_INPUT DATA_
━━━━━━━━━━━━━━━━━━━━

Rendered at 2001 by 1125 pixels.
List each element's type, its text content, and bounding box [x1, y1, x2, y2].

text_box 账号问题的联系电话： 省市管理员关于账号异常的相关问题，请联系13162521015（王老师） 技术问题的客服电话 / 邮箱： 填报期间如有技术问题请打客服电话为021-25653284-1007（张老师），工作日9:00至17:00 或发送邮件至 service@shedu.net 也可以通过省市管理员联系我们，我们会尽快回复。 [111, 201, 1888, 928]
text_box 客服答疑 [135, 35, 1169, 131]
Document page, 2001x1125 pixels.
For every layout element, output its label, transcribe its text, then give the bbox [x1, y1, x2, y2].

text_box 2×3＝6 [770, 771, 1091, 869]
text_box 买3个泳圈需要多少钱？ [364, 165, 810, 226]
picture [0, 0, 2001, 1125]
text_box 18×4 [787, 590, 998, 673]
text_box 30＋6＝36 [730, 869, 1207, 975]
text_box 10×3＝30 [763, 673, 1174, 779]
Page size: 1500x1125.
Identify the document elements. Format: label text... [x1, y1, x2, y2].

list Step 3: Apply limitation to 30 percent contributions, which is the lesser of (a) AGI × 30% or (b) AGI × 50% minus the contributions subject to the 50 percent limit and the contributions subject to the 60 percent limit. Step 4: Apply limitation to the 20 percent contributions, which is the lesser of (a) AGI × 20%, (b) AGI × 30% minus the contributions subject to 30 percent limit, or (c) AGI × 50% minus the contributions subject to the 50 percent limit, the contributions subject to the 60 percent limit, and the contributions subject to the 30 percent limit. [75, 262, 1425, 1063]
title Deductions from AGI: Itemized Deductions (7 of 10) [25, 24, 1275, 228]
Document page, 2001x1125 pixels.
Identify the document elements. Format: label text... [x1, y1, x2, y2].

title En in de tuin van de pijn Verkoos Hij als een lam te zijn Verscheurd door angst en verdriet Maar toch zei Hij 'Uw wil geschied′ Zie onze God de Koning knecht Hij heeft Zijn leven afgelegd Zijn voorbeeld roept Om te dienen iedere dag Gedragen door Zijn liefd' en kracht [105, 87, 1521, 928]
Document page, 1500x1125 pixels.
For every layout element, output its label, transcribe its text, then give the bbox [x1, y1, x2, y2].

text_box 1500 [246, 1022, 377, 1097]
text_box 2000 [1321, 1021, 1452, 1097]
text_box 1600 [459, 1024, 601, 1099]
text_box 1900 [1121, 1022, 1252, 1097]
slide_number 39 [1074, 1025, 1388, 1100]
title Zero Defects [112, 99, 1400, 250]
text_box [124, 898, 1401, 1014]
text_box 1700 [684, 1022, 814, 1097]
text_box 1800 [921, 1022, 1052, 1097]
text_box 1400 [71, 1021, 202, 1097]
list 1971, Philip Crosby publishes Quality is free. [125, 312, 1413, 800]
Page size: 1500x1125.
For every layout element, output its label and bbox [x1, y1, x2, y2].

━━━━━━━━━━━━━━━━━━━━

_WHAT THE EXERCISE ASKS_
Copy out each line of the material above that holds the word "pixels".

_WRITTEN SOLUTION_
Rendered at 2001 by 1125 pixels.
Document page, 2001x1125 pixels.
Document page, 2001x1125 pixels.
Document page, 1500x1125 pixels.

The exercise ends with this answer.